Thursday, December 24, 2015

Everything that rises must converge, Flannery O'Connor

I wonder why so many people keep calling Flannery O'Connor a genius. She was a good writer, maybe, from the point of view of the craft. But boy, there is something seriously wrong with these stories.

What exactly is wrong?

Well, let's start with the fact that they are sermons, parables: O'Connor has no interest in telling you a story for the sake of narration. She is out to preach from her typewriter. Her readers need to be taught how to accept the grace of God in their life, and O'Connor believed that writing her type of weird, grotesque stories was the best way to do exactly that.

But do these stories achieve their goal to make your soul stir and open up to God?  Hell, no. Not for one second. They do not resonate with me and they did not resonate with many other readers whose reviews I've gone through. As a catholic myself, I could find not even a pale reflection of my spirituality in these stories.

Why? Because the preaching is aggressive, bitter and enraged. These stories emanate a really, really bad energy. And I don't mean the bad energy that the author consciously created as a personality trait of her doomed characters (especially the "young ungrateful intellectual male", who is everywhere in this book), no, I have no problem with dark stories or characters. I'm actually talking about the deep, underlying energy of these stories, the raw emotional energy of old Flannery herself. You know that feeling you get when as a reader you touch the soul of the writer? I felt Flannery's soul was seriously tormented. And angry. That feeling her soul was emanating, whatever she thought she was doing with her stories, had nothing positive about it.

Nothing forgiving, nothing joyous, nothing constructive about the soul that she infused in her stories. Through her writing, she just emanates bad vibes, she gives out whiffs of unhappiness, of frustration (personal issues, maybe?). She judges her non-redeemed characters mercilessly, she hates them with a passion, she tortures them until things inevitably end up in disaster for them. How is this supposed to dispose me, as a reader, in an open listening mode at all? What brand of Christianity is this? Maybe one that was popular in the 13th century? Even if it came from a priest in church, as opposed to a writer, I would find this type of preaching bigoted and, frankly, revolting.
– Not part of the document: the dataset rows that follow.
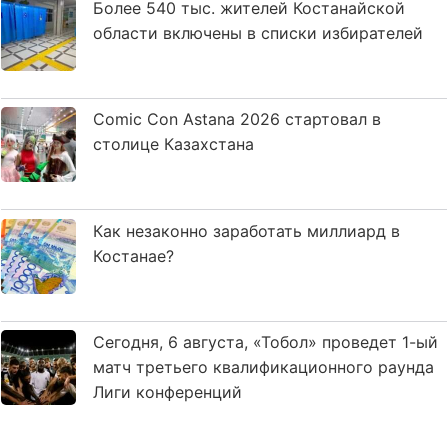
Более 540 тыс. жителей Костанайской
области включены в списки избирателей
Comic Con Astana 2026 стартовал в
столице Казахстана
Как незаконно заработать миллиард в
Костанае?
Сегодня, 6 августа, «Тобол» проведет 1-ый
матч третьего квалификационного раунда
Лиги конференций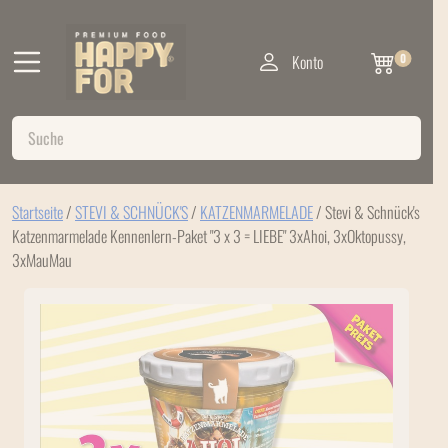
Konto
0
Startseite
/
STEVI & SCHNÜCK'S
/
KATZENMARMELADE
/ Stevi & Schnück's
Katzenmarmelade Kennenlern-Paket "3 x 3 = LIEBE" 3xAhoi, 3xOktopussy,
3xMauMau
Perhaps most importantly, I found myself in complete disagreement with the author's "moral of the story" every single time.

Her goal was to portray characters who did not allow the grace of God in their lives, and to show how badly that works out for them (as she said in an interview). And even worse, she does that by constantly siding with the wrong characters, and by condoning any type of nasty, anti-social behavior as long as a character is adhering to some superficial aspect of Catholicism.


1) One can be an insane, violent criminal (like the old guy in her novel "Wise blood"), but as long as he is driven by the obsession to baptize his kid, he wins and he gets the moral high ground in O'Connor's world.

2) "The enduring chill": One can be a loud, annoying, disrespectful and aggressive priest who barges into your room while you're actually dying and you don't want anyone around, but as long as he says that you need to open up to the Holy Spirit, he is the real hero of the story. You are wrong and he is right.

3) "Greenleaf": One can be a poor single mother who had to work hard all her life to raise two sons, but if she doesn't accept God in her life, she gets the Wrath of Flannery. There is a gigantic bull ruining her property, and all the poor woman wants is to get the fucking bull out of her loan, but no. She is wrong. Her employees, who are responsible for the bull, are lazy and totally unreliable. However, because they are somehow open to God, they get to win first prize: they have happy children, wealth, and serenity. While the poor woman is the baddie of the story.

I could go on and on, but I hope this is clear enough.

On the other hand, there are vignettes that deserve mention, like the little girl and her grandpa in the second story: their dialogue makes for vibrant, original comedy. But even with that story, things go south very soon, and rather than feeling that you should accept the grace of God, you feel like you have no clue what the story you just read actually meant.

Tastes are different, but let's at least use the word "genius" with extra care around this author.